Country Profile: South Africa
CapitalPretoria (executive), Bloemfontein (judicial), Cape Town (legislative)
Official languagesAfrikaans, English, Southern Ndebele, Northern Sotho, Southern Sotho, Swazi, Tsonga, Tswana, Venda, Xhosa, Zulu
Area1, 221, 037 sq km
Population47, 900, 000 (2008 est.)
There are eleven official languages in South Africa: Afrikaans, English, Southern Ndebele, Northern Sotho, Southern Sotho, Swazi, Tsonga, Tswana, Venda, Xhosa, Zulu. However, the three most spoken languages are Zulu, Xhosa and Afrikaans. Other languages spoken include Fanagalo, Khoe, Lobedu, Nama, Northern Ndebele, Phuthi and San.
South Africa is classified by the UN as a middle-income country, and has a good supply of resources, with a good infrastructure and strong stock exchange. It has a modern economy and is ranked highly in terms of GDP. However, because of income gaps it is still referred to as a developing country.
The country has courted foreign investment by expanding its tourism sector, with game reserves, a diverse ecosystem and interesting culture attracting many visitors each year, and also by widespread privatisation of services and industry, and cutting government spending.
Much of the workforce is employed in the service sector, with the rest split between agriculture and industry. Agricultural produce in South Africa includes wheat, corn, sugarcane, fruits, vegetables, poultry, beef, and dairy products. Industries in the country include mining, in particular of gold, platinum and chromium, car assembly, machinery, textiles, chemicals, fertilisers, iron and steel, food processing and ship repair. South Africa's abundance of natural resources include gold, chromium, coal, iron ore, manganese, nickel, tin, diamonds, platinum, copper, salt and natural gas. Major trading partners include the US, UK, France, Germany, Japan, the Netherlands, China, Saudi Arabia and Iran.

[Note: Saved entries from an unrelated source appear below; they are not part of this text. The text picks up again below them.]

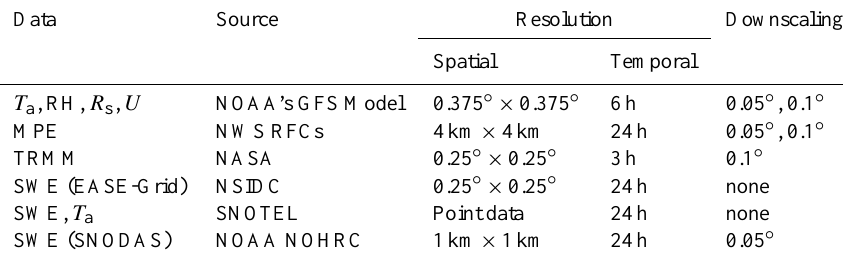
Table 3. Source and resolution of meteorological and snow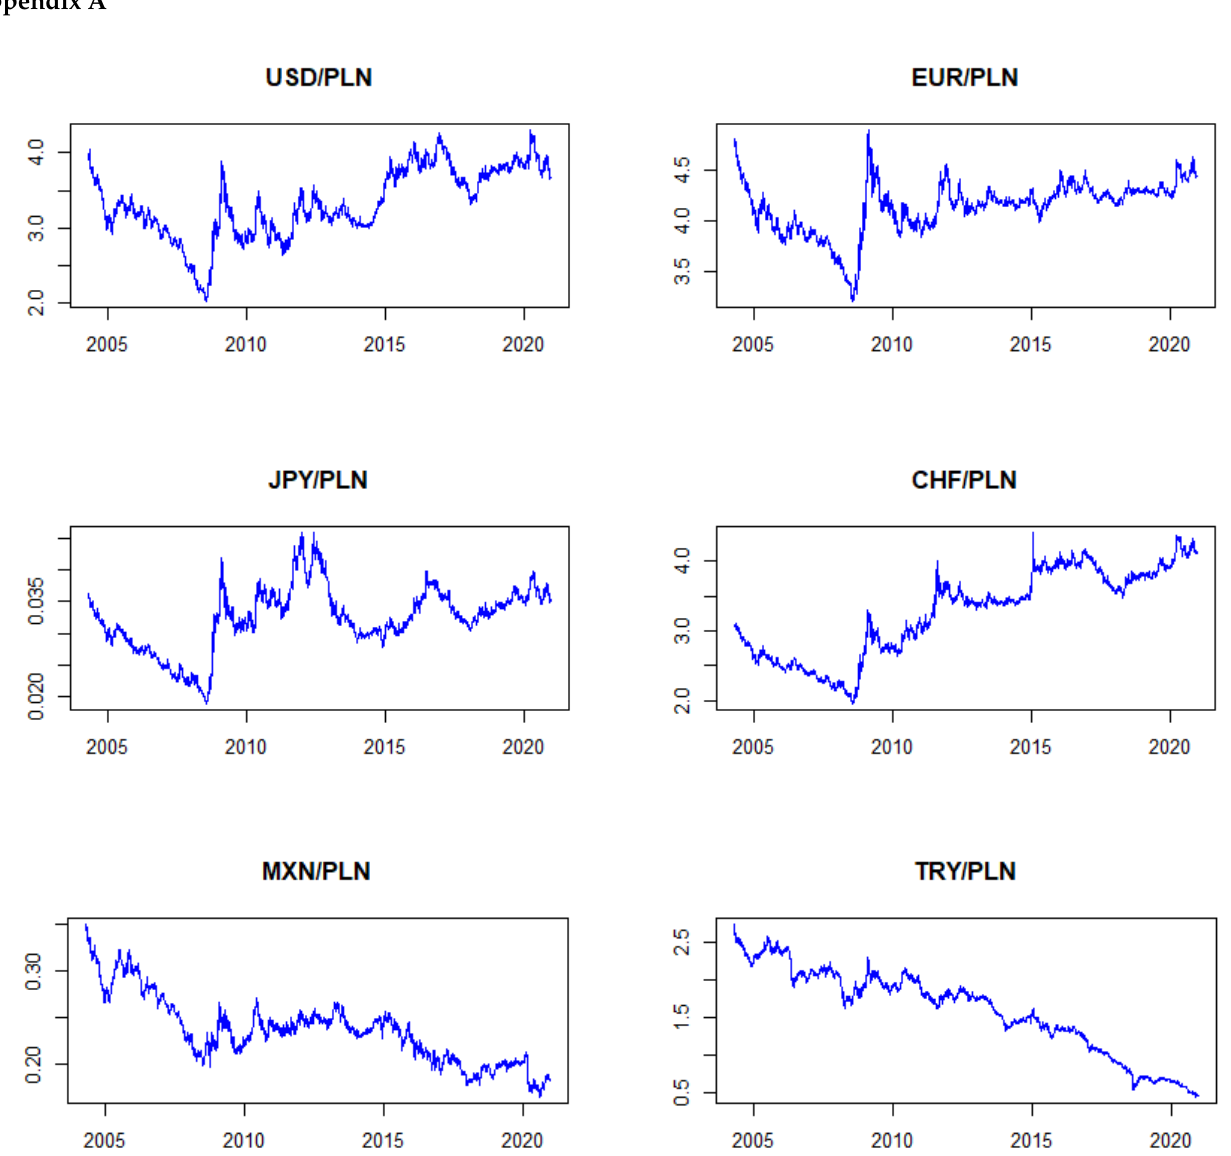
Figure A1. The Polish zloty exchange rates in the period from June 2004 till February 2021.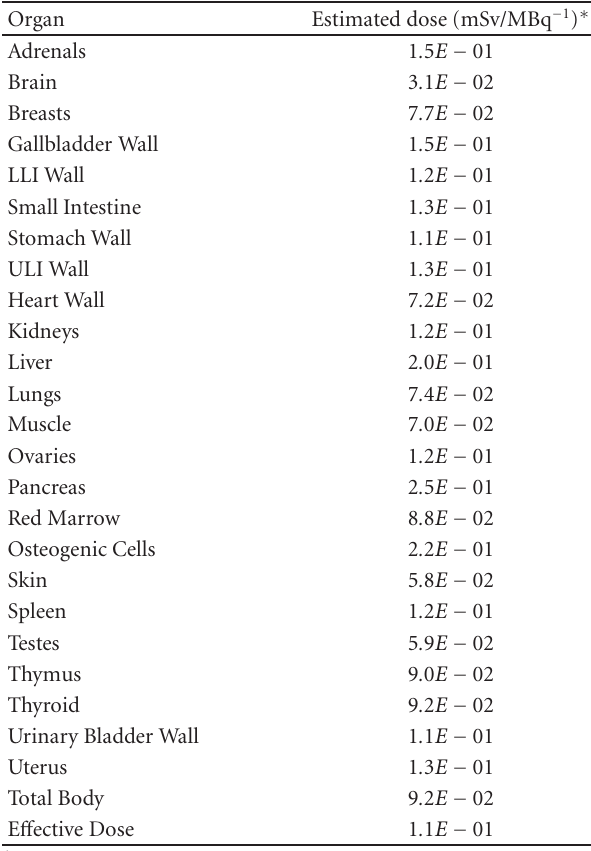
Table 3: Radiation dose estimates for 111 In-AMBA in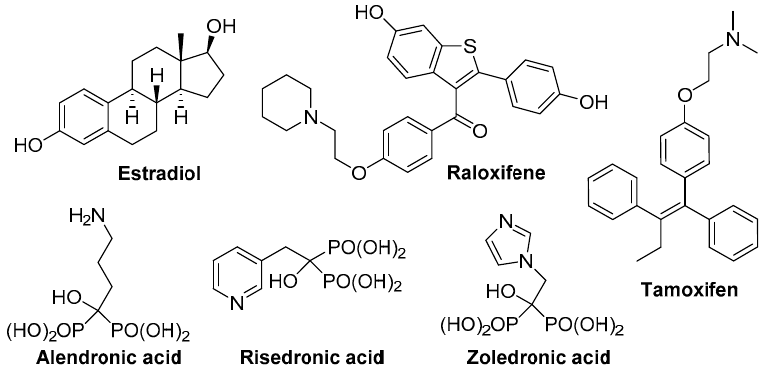
Figure 1. Representative anti-osteoclastic drugs.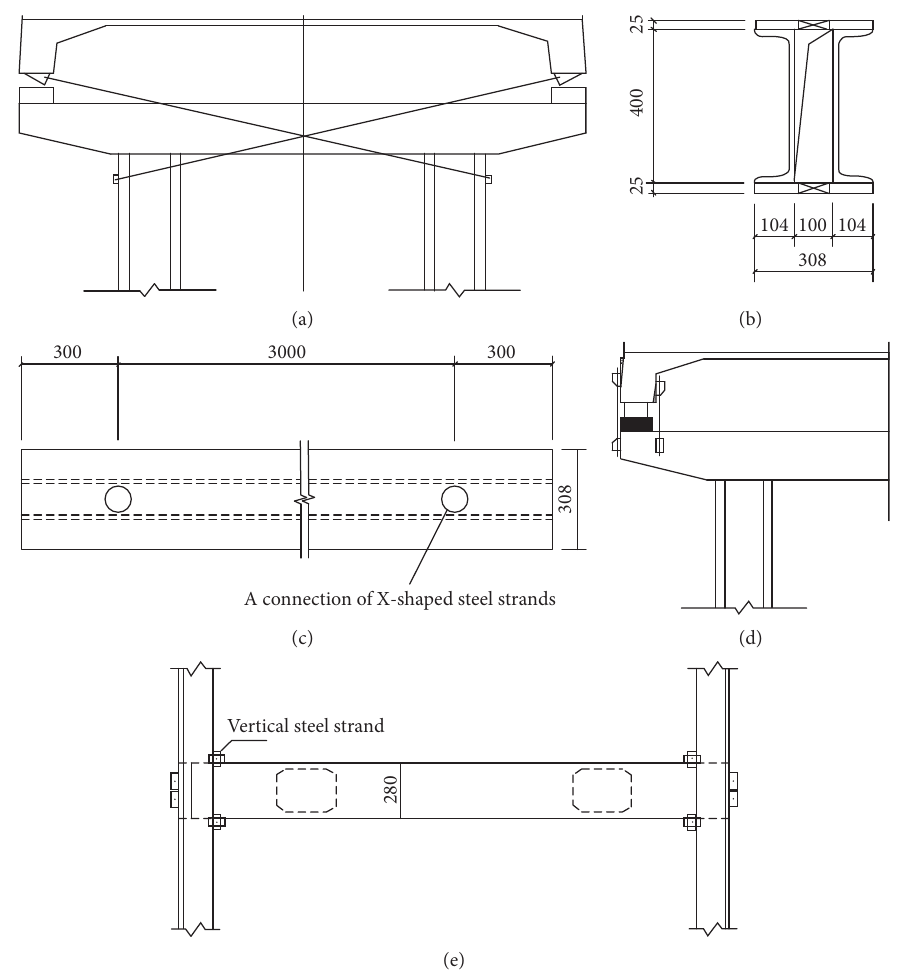
Figure 5: Sketches for repair scheme 1. (a) 1 st level repair (emergency rescue). (b) Cross section of steel channel members arranged on two sides of the bridge piers for fixing the X -shaped steel strands (unit: mm). (c) Top view of steel channel members arranged on two sides of the bridge piers for fixing the X -shaped steel strands (unit: mm). (d) 2 nd level repair (bearings repair). (e) Plan view of 2 nd level repair.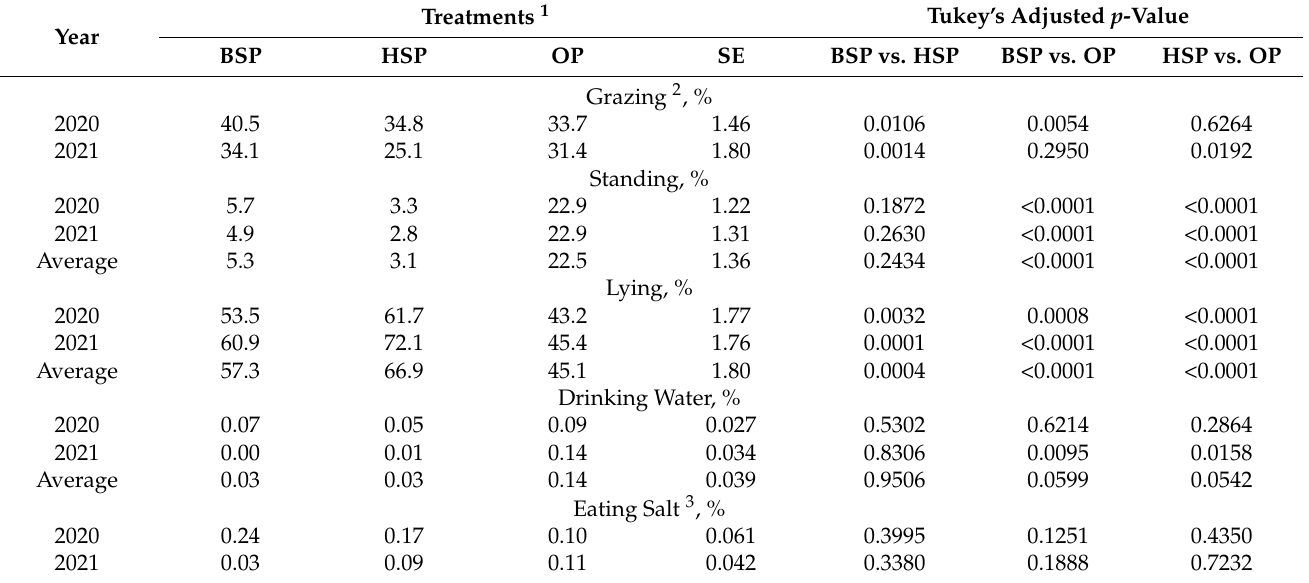
Table 7. Percent of time (0700–2100 h) spent by ewes within different behavior categories in either open pasture (OP), black walnut silvopasture (BSP), or honeylocust silvopasture (HSP) treatments during the summers of 2020 and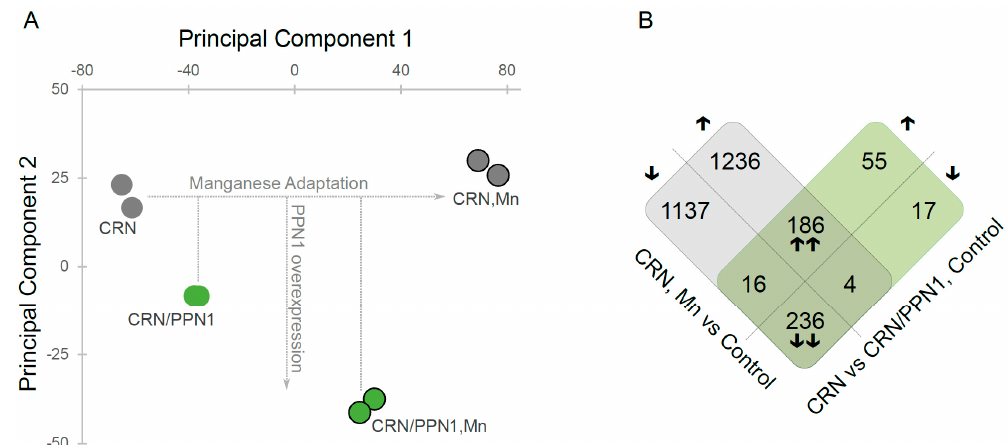
Figure 2. Gene expression profile of the CRN / PPN1 strain is similar to that of the manganese-adapted CRN strain. CRN and CRN / PPN1 were grown in control YPD with 14 mM KH 2 PO 4 and in the same medium supplemented with 5 mM MnSO 4 . ( A ) Principal component analysis of gene expression data: (green circles) CRN / PPN1 samples; (gray circles) CRN samples. Circles denoting the samples grown in manganese excess conditions (Mn) are outlined. ( B ) Venn-like diagram for genes up- and down-regulated in (gray) CRN in control YPD versus CRN in manganese-supplemented YPD; (green) CRN / PPN1 as compared to CRN, both in control YPD. Each cell shows the number of genes; the direction of expression change (up- or down-regulation) is shown with arrows. Up- or down-regulated genes in both comparisons are indicated by double arrows.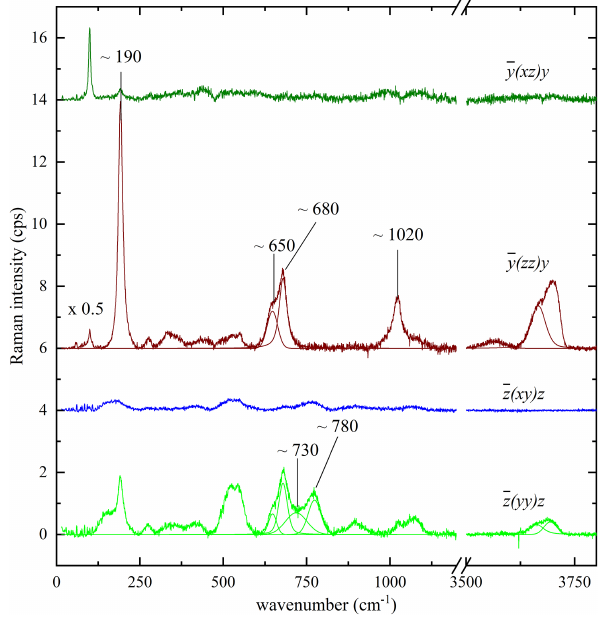
Figure 3. Raman spectra of phlogopite measured in four different scattering geometries, as described in the text. The spectra are ver- tically offset for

South Africa imports much of its energy, and fossil fuels make up most of their power consumption. However, they also have some hydroelectrical power supplies and around 5% of the country's energy is made by nuclear power, showing an increasing awareness to embrace more sustainable alternatives to damaging fossil fuels.
Science and Technology
Many scientific and technological developments have occurred in South Africa, for example the first human to human heart transplant in 1967. Other scientific advancements include the development of a vaccine against Yellow Fever and of crystallographic electron microscopy techniques. For this, and other advancements in areas of science and technology, several South Africans have received the Nobel Prize.